If you are looking to save a little money in your budget next year, try http://www.doccop.com/ as an alternative to the forensic Turnitin. This free tool does not have all the bells and whistles that Turnitin.com has, but serves as an instructional tool for students to self-assess their work. Why not "teach them to fish" for plagiarism, rather than policing it yourself? You could even package this as verbiage stalking or research surveillance and the students might drink the coolade. It might even be fun to have the students peer review for plagiarism and and award papers an affidavit of authenticity.

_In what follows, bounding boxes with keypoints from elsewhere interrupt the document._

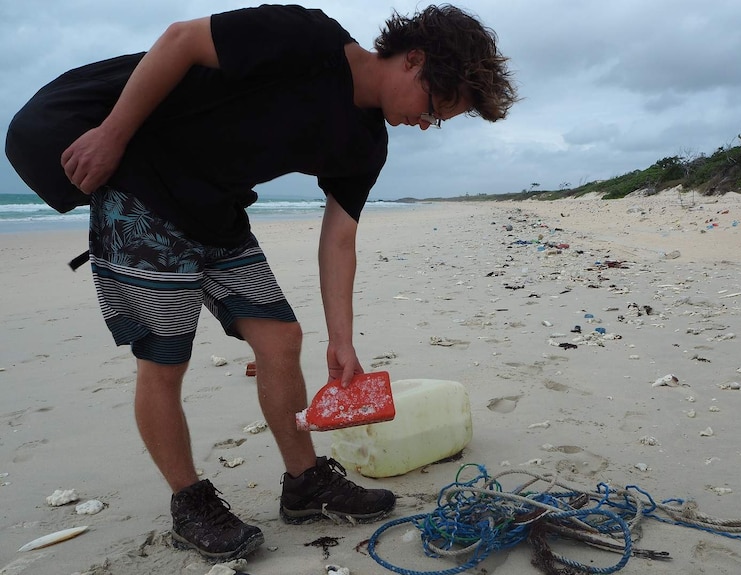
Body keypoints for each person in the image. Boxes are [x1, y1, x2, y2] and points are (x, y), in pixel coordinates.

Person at [35, 3, 515, 562]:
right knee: (164, 355)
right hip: (142, 190)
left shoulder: (366, 144)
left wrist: (343, 338)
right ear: (414, 60)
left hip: (217, 211)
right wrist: (113, 134)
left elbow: (339, 237)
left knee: (282, 339)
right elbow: (181, 39)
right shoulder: (307, 38)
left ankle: (305, 482)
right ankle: (189, 501)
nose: (428, 123)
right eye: (436, 107)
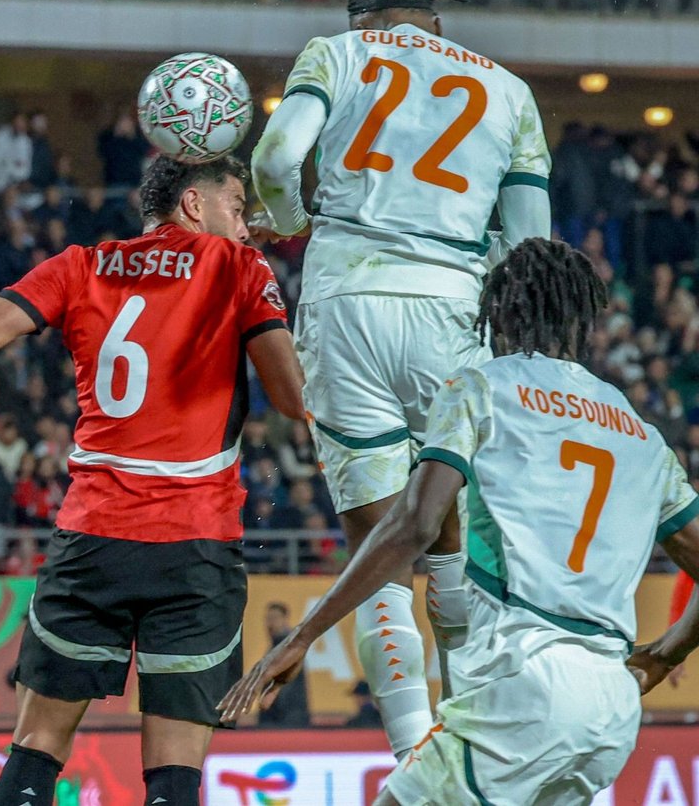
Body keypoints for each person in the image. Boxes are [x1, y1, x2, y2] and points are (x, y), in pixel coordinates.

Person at [0, 155, 305, 806]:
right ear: (194, 205)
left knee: (32, 759)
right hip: (194, 548)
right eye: (236, 207)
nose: (246, 226)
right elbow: (292, 398)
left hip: (93, 544)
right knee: (174, 782)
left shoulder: (82, 265)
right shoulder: (238, 267)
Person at [221, 240, 699, 806]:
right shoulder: (640, 433)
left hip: (525, 686)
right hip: (612, 710)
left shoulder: (481, 387)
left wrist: (303, 636)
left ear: (498, 313)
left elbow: (415, 525)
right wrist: (666, 654)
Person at [248, 0, 552, 758]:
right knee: (447, 537)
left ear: (368, 18)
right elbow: (531, 245)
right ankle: (471, 744)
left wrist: (291, 220)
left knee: (377, 547)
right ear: (435, 20)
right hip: (454, 306)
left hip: (346, 301)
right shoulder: (509, 92)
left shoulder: (337, 54)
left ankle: (411, 755)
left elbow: (274, 161)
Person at [255, 602, 309, 729]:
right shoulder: (277, 645)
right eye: (268, 619)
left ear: (285, 619)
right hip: (282, 716)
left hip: (285, 718)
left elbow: (287, 685)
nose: (270, 623)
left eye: (275, 618)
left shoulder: (288, 646)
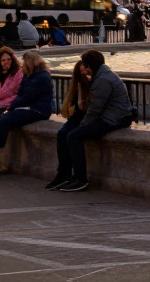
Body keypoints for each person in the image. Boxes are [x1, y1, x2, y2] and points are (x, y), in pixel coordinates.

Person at [49, 50, 135, 192]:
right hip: (114, 116)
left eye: (85, 64)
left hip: (113, 119)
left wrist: (83, 125)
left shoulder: (102, 80)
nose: (83, 67)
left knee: (74, 136)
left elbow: (95, 109)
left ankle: (80, 178)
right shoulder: (104, 75)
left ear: (90, 65)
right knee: (69, 134)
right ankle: (67, 175)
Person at [0, 50, 53, 171]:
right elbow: (20, 94)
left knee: (4, 120)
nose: (22, 65)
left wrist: (10, 108)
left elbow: (27, 97)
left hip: (38, 110)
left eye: (24, 63)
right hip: (27, 107)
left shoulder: (41, 77)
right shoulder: (28, 75)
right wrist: (13, 106)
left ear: (30, 63)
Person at [47, 61, 92, 188]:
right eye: (81, 72)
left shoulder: (93, 84)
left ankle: (78, 177)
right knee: (61, 134)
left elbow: (86, 109)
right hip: (76, 118)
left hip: (85, 119)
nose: (83, 74)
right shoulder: (77, 86)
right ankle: (63, 174)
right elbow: (73, 109)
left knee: (71, 136)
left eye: (85, 71)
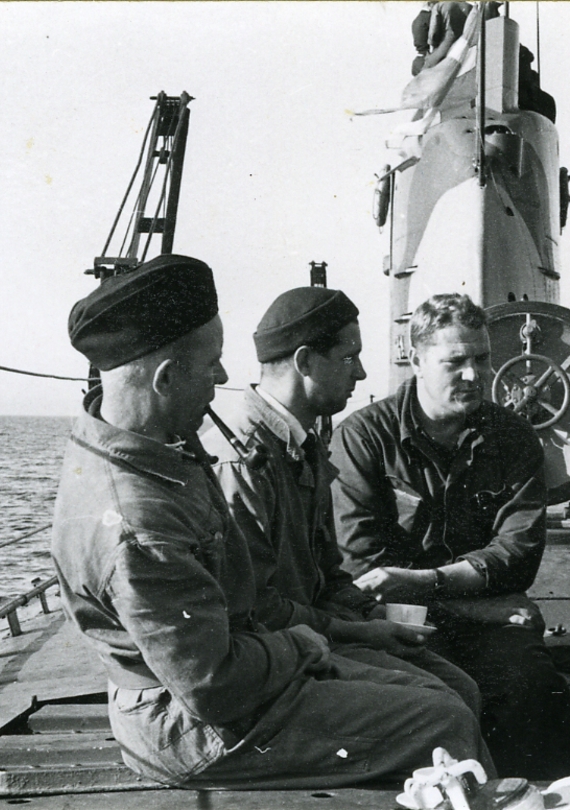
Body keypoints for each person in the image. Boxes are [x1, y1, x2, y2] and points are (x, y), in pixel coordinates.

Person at [52, 256, 488, 789]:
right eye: (211, 362)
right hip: (194, 726)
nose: (224, 376)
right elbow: (213, 685)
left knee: (448, 694)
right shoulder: (138, 520)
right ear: (165, 378)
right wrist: (311, 644)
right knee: (441, 716)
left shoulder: (153, 449)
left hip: (241, 673)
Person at [207, 286, 481, 715]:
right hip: (274, 658)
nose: (362, 374)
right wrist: (362, 633)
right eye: (349, 357)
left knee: (459, 686)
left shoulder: (303, 442)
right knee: (442, 707)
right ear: (305, 362)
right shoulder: (242, 461)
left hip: (315, 634)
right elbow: (255, 610)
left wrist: (372, 614)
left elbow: (325, 576)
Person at [330, 293, 568, 779]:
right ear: (416, 360)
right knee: (431, 706)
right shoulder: (363, 440)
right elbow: (363, 571)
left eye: (481, 358)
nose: (473, 374)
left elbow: (517, 556)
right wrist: (475, 602)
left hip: (483, 627)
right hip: (393, 626)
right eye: (455, 361)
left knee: (535, 692)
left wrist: (423, 584)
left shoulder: (512, 437)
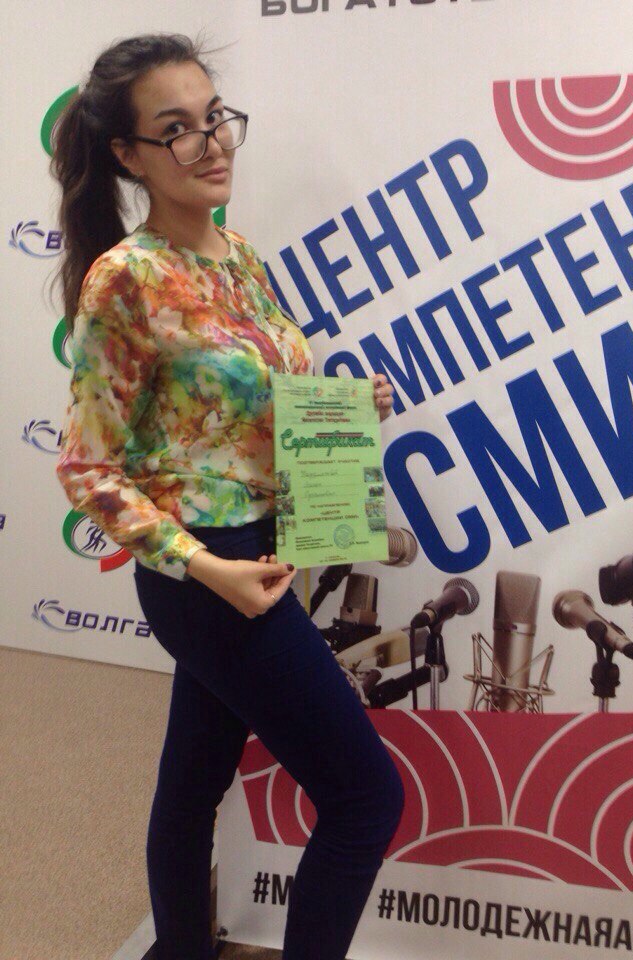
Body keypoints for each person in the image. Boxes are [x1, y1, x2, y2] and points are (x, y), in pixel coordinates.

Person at [51, 32, 404, 960]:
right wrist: (208, 569)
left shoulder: (237, 253)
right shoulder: (126, 280)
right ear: (128, 155)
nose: (210, 144)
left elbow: (238, 407)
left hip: (262, 551)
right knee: (368, 798)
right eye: (177, 128)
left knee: (192, 786)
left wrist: (343, 407)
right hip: (208, 576)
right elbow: (88, 469)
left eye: (215, 118)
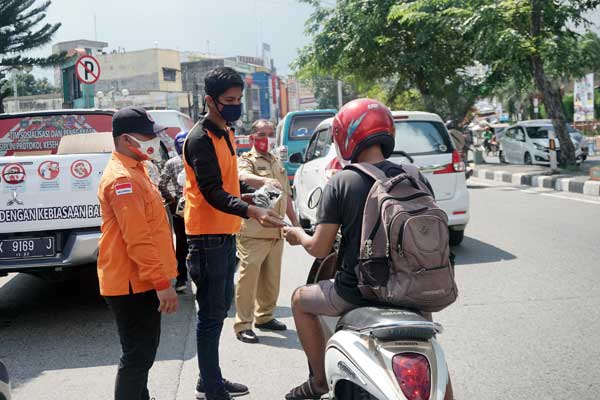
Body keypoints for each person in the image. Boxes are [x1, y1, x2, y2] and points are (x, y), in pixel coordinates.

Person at [282, 99, 453, 400]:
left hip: (357, 292)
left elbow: (321, 248)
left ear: (345, 136)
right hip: (415, 292)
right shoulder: (413, 175)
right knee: (433, 350)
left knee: (299, 300)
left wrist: (298, 235)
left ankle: (319, 382)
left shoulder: (342, 181)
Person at [182, 67, 284, 400]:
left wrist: (255, 196)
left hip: (225, 233)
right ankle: (210, 387)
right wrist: (253, 210)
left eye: (239, 99)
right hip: (206, 238)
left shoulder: (225, 132)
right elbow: (211, 191)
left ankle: (210, 378)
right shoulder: (200, 139)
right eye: (229, 100)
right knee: (211, 317)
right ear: (209, 100)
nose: (236, 105)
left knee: (217, 312)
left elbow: (230, 185)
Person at [97, 107, 179, 400]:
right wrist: (162, 284)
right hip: (133, 282)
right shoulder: (124, 180)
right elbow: (138, 240)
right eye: (144, 136)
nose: (151, 141)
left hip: (139, 279)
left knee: (142, 353)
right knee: (137, 356)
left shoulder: (139, 168)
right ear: (124, 139)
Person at [234, 119, 300, 344]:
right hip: (253, 231)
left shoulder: (276, 161)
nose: (267, 138)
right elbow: (242, 177)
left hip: (275, 230)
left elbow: (287, 195)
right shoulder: (246, 160)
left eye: (271, 133)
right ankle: (243, 324)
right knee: (248, 279)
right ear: (252, 138)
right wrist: (264, 179)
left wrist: (296, 223)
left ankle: (265, 316)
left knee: (271, 279)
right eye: (262, 134)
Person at [159, 131, 189, 293]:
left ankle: (181, 279)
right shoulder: (199, 159)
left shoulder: (171, 163)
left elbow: (161, 184)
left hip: (180, 208)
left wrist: (171, 200)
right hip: (200, 207)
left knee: (182, 244)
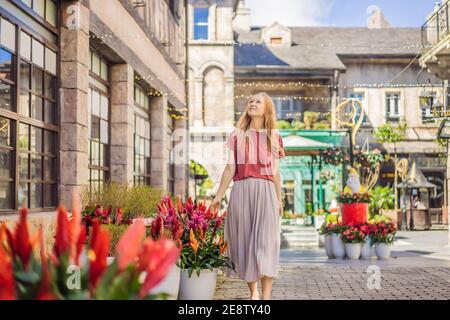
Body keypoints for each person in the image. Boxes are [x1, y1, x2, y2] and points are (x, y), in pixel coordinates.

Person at [211, 92, 285, 300]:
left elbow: (276, 173)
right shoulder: (237, 135)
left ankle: (266, 297)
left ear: (267, 108)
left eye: (258, 101)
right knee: (245, 242)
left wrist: (279, 199)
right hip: (241, 191)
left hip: (267, 191)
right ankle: (253, 293)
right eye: (250, 101)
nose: (252, 104)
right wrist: (218, 196)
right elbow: (229, 168)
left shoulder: (275, 137)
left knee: (266, 243)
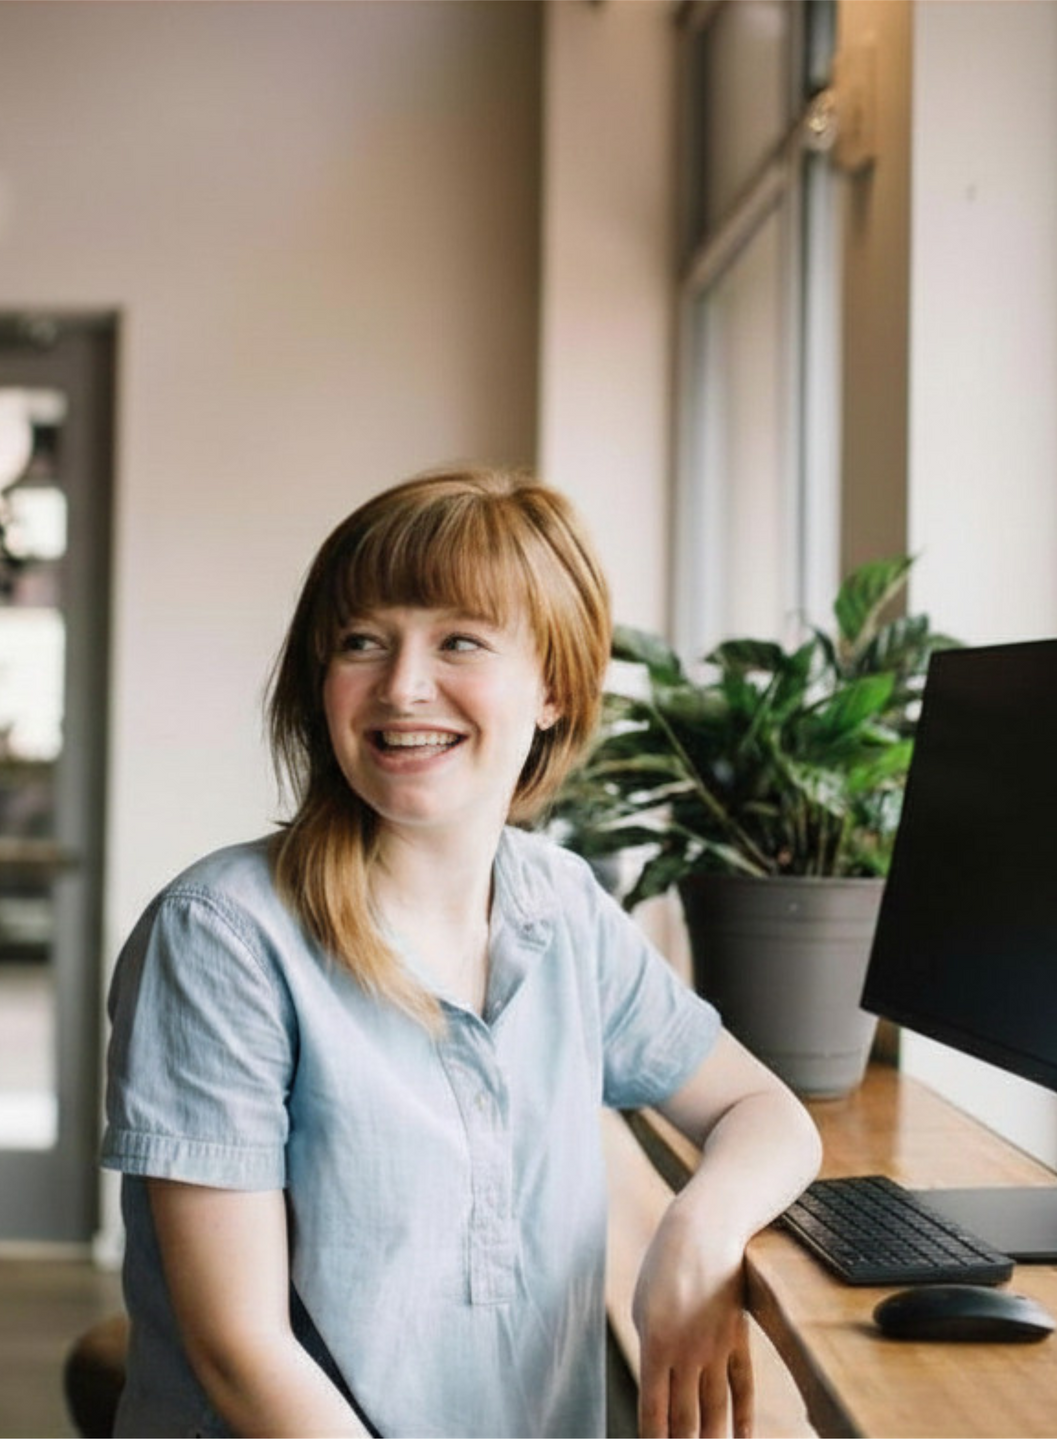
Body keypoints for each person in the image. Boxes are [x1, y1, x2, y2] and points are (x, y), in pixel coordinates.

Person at [99, 467, 822, 1438]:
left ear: (556, 687)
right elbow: (240, 1351)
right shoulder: (221, 933)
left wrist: (699, 1230)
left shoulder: (560, 904)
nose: (402, 686)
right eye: (362, 641)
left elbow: (762, 1109)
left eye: (459, 641)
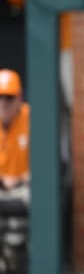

This is not to substitute for a lesson on giving credit where credit is due, but is just another tool for your toolbox.
Years ago, I remember reading a report written by 8th grade Eddie. It was a beautiful biographical synopsis of his favorite guitar player... So beautiful, that we knew Eddie did not compose it. Now Eddie might have been able to play the guitar beautifully, but he could not write a report. A simple check provided us the source of his narrative wonder. Eddie did not understand plagiarism. In fact, Eddie did not understand writing.
Carol Simpson, one of the leading voices on digital ethics, recommends this tool as well as Turnitin.
What this product does is:
* allows a submission of about 500 words to be checked.
* breaks up the submission into 500 successive "strings" of words
* Searches the web for each of the 500 strings
I tested DocCop with some original work and found that not one string was plagiarized. Then, I copied some wording from an article I wrote that is out on the web, and it found a few instances of phrases quoted from the article along with similarly worded phrases that were close to "common knowledge." So, it does find the match.
This tool may not search the "deep web" but rather uses Bing to search the surface web. This does not compare to the archived data within Turnitin, which is likely to have sources quoted from numerous databases, but at least it's a start. Whether you are librarian or a classroom teacher, the CCSS say we should be teaching students to research and write, "while avoiding plagiarism." [CCSS, ELA Anchor Standard 8] At least we can search through the garbology of the web.
Carol Simpson puts it nicely when she shares this quote in a PPT: "We are living in a world of nuclear giants and ethical infants." This might be an uphill battle, but it's a battle worth the scrimmage. After all, these students are tomorrow's society and there's no shortcut to success.